- By Jason Bacot
- Published 02/23/2011
Whether you’re in high school, college, or graduate school, you’ll hear a collective groan when the teacher or professor assigns a research paper, because you know it will involve a certain commitment of your time. But the truth is, in 90% of the cases, you already know what steps you need to take to get the job done. You just don’t really want to do them. Sometimes allowing yourself to rebel just a bit can help you solidify your time commitment. Suppose you have to turn in a title and an outline on your topic. You roll your eyes and think how stupid it is to have to do this, particularly if it’s a topic you already know something about. Give yourself permission to sit down and write the snarkiest, most sarcastic title and outline ever and then do it. Chances are, buried within the snark, is a very real outline just waiting to be uncovered.

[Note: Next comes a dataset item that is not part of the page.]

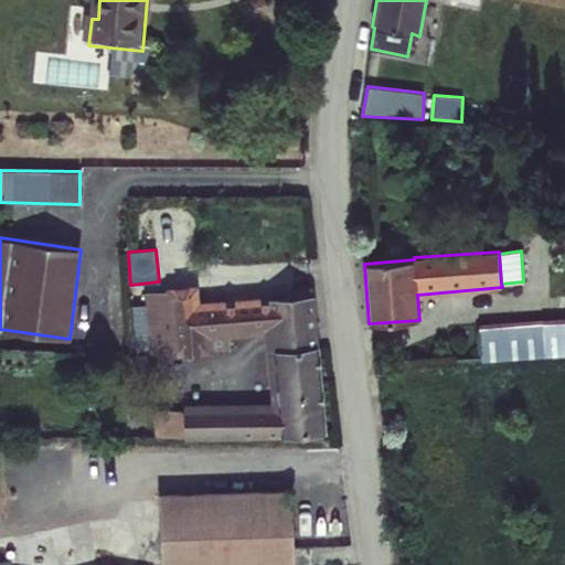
[(266,352),(319,345),(315,295),(268,298),(268,301),(260,301),(260,296),(201,301),(199,285),(168,288),(167,291),(145,292),(145,305),(149,352),(148,355),(171,354),(171,356),(213,353),(213,351),(230,350),(230,338),(264,334),(266,352)]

When it comes to identifying sources, particularly if you’re allowed to use online sources, you may put off the task, reasoning that since the internet operates instantly, you can find sources whenever you want. But if you go into any depth at all in your research, you’ll have a hard time remembering the name of the website that had a particular snippet you were interested in. The solution is to devote 15 to 30 minutes to gathering your online sources. Create one or more bookmark folders and give your bookmarked pages titles that are meaningful to you (e.g., “NASA articl
e about mapping phytoplankton”) to jog your memory next time you work on your paper. If you’re required to use a certain number of non-internet sources, there’s nothing for it but to block out some time to spend at the library. Tell yourself you’ll spend, say, an hour doing this important job, set a timer on your cell phone, and get to work. Promise yourself a cup of coffee or a soda when you’re done. When it’s time to write that first draft, give yourself “permission” to write the world’s worst research paper, if that’s what it takes to get you to put it down in words. This doesn’t have to be the “first draft” that you turn in to your instructor. You can always go back and fix it up a bit to get the worst parts of it to read better. Once you get your first draft back, hopefully with your teacher’s comments, take 15 or 30 minutes to sit down and really read those comments and try to understand what he or she is getting at. If you really can’t make heads or tails of the comments you got, ask. “How do you mean that this section is repetitive? Is it because it’s worded similarly to the previous section, or do you think I’m repeating information unnecessarily?”
Take these comments seriously when you revise your draft and create your final paper. If you do this, and receive a grade you believe is unfair, you have your instructor’s previous comments that you can point to when making your case that you’ve done the required changes. You know what to do: it’s a matter of making the commitment to do it.